= Exercise data =
--- START ---
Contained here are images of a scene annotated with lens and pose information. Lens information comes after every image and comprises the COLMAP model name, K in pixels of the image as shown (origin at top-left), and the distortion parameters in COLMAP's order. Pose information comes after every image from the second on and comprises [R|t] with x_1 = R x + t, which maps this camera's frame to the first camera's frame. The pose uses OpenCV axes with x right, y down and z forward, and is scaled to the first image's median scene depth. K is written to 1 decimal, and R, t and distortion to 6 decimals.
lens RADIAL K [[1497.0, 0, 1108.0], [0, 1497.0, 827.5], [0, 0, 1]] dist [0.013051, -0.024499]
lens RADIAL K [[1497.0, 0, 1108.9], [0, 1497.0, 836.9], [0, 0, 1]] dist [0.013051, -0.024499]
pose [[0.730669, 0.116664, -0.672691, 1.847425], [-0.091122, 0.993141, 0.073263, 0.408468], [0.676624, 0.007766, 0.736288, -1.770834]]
--- END ---
Nothing should be changed: write out all of the data as is.

= Answer to the exercise =
Contained here are images of a scene annotated with lens and pose information. Lens information comes after every image and comprises the COLMAP model name, K in pixels of the image as shown (origin at top-left), and the distortion parameters in COLMAP's order. Pose information comes after every image from the second on and comprises [R|t] with x_1 = R x + t, which maps this camera's frame to the first camera's frame. The pose uses OpenCV axes with x right, y down and z forward, and is scaled to the first image's median scene depth. K is written to 1 decimal, and R, t and distortion to 6 decimals.
lens RADIAL K [[1497.0, 0, 1108.0], [0, 1497.0, 827.5], [0, 0, 1]] dist [0.013051, -0.024499]
lens RADIAL K [[1497.0, 0, 1108.9], [0, 1497.0, 836.9], [0, 0, 1]] dist [0.013051, -0.024499]
pose [[0.730669, 0.116664, -0.672691, 1.847425], [-0.091122, 0.993141, 0.073263, 0.408468], [0.676624, 0.007766, 0.736288, -1.770834]]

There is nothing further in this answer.